Recently, I learned about the importance of separating ourselves, of taking the time to find out who we are, as people, and then who we are, as writers.

So, take a few minutes and ask yourself who you are. Without roles or responsibilities or expectations or titles, who are you? Are you naturally funny? Are you laid back? Are you driven? Are you serious?

Now, who are you as a writer? I know several people who are naturally kind and funny and who write very dark stories or poems. There are several people who are lazy in real life but prolific writers. There are people who feel like a character from their book.

But here’s what I want to help you understand (what I’m trying to help myself understand):

The work you are creating is honed by practice, awareness, and the tools you have. The work you are creating is not a manifestation of you. The work you are creating does not have a single bearing on who you are.

You are not your work and your work is not you.

You are a person, full of characteristics that allow you to love and live and celebrate and notice and share and laugh and eat and sleep. And when it is time to create, we need to create space for ourselves to mentally, physically, psychologically, emotionally, and subconsciously cross the boundary and allow the writer self to enter into a maker state.
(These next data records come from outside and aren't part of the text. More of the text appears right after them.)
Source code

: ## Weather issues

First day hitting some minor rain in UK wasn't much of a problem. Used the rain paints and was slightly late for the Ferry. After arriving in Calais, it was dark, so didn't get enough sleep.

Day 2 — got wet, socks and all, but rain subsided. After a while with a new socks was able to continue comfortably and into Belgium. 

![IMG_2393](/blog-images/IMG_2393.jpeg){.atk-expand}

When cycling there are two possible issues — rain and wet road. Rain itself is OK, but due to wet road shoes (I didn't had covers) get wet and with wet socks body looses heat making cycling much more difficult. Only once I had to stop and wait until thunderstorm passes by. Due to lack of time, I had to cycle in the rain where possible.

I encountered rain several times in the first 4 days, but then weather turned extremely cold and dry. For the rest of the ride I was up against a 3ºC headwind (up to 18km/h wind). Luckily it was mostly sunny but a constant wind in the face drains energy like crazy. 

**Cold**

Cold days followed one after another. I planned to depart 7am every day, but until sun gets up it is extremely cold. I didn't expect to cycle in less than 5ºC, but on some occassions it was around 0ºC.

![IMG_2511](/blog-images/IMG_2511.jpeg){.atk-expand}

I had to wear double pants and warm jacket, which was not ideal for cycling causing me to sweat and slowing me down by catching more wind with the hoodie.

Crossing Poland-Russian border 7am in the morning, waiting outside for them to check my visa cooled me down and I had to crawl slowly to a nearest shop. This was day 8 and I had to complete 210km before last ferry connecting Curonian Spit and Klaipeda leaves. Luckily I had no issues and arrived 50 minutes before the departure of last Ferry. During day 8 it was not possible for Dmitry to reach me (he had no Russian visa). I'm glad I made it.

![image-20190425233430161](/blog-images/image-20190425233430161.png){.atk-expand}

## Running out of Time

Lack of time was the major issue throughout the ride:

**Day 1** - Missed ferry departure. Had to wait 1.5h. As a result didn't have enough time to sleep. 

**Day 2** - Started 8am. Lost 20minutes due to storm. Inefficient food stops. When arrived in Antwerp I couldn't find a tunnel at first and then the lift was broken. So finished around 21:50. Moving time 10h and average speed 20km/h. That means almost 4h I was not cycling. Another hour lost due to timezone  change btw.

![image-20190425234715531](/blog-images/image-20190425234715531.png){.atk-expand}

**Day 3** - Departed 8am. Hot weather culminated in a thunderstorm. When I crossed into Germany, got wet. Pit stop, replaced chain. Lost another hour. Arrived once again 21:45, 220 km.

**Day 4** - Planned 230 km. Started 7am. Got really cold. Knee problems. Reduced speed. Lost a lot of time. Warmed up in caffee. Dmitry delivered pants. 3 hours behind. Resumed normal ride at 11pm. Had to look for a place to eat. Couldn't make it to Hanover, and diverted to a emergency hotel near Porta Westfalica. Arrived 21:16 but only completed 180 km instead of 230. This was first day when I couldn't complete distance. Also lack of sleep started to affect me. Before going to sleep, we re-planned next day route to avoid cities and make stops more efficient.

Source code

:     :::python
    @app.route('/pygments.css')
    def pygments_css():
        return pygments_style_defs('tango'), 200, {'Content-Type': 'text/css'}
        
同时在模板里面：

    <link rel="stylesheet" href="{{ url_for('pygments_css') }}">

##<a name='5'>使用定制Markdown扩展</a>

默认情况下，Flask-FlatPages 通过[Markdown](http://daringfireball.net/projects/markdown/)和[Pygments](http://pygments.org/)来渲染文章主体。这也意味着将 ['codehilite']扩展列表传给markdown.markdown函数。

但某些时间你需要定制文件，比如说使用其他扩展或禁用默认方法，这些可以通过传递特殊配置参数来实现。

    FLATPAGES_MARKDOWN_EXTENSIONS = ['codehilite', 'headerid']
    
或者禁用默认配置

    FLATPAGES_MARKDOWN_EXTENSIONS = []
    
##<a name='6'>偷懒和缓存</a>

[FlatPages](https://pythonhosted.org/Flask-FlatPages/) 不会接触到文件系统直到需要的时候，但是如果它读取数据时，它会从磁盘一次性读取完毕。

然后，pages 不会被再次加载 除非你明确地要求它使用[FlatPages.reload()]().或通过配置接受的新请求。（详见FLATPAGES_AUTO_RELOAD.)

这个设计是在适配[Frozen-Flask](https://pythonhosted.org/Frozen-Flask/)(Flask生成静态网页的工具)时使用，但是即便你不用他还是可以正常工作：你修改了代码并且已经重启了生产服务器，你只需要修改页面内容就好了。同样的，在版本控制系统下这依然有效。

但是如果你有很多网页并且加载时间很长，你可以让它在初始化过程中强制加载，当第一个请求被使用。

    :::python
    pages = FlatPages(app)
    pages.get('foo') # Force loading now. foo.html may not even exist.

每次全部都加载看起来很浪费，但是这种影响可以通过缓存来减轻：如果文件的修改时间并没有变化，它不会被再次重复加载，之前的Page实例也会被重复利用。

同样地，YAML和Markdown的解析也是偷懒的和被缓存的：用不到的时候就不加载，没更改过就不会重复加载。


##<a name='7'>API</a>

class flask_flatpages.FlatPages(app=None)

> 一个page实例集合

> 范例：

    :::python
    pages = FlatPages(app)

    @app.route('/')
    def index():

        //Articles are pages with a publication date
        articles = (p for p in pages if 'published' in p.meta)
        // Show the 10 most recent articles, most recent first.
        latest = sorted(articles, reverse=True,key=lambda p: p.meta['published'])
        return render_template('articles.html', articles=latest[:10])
The work done during the maker state is not a reflection of you.

If we are going to work through this, we have to understand that while there are many writers who have practiced and studied and read and written and received feedback and even won awards, every single one of them will acknowledge they reached that point because of intentional persistence and also because of a bit of luck.

Luck that the market was looking for what they were writing at that exact time.

Luck that an agent/editor saw the vision they had for their work and helped them hone it.

Luck that some influencer/award panel/etc. loved that particular book at that particular time.

They are not worth more than you. You are not worth less than them. You are a creator, honing your skills and practicing with tools that will allow you to make better work.

To repeat: your work is not you and you are not your work.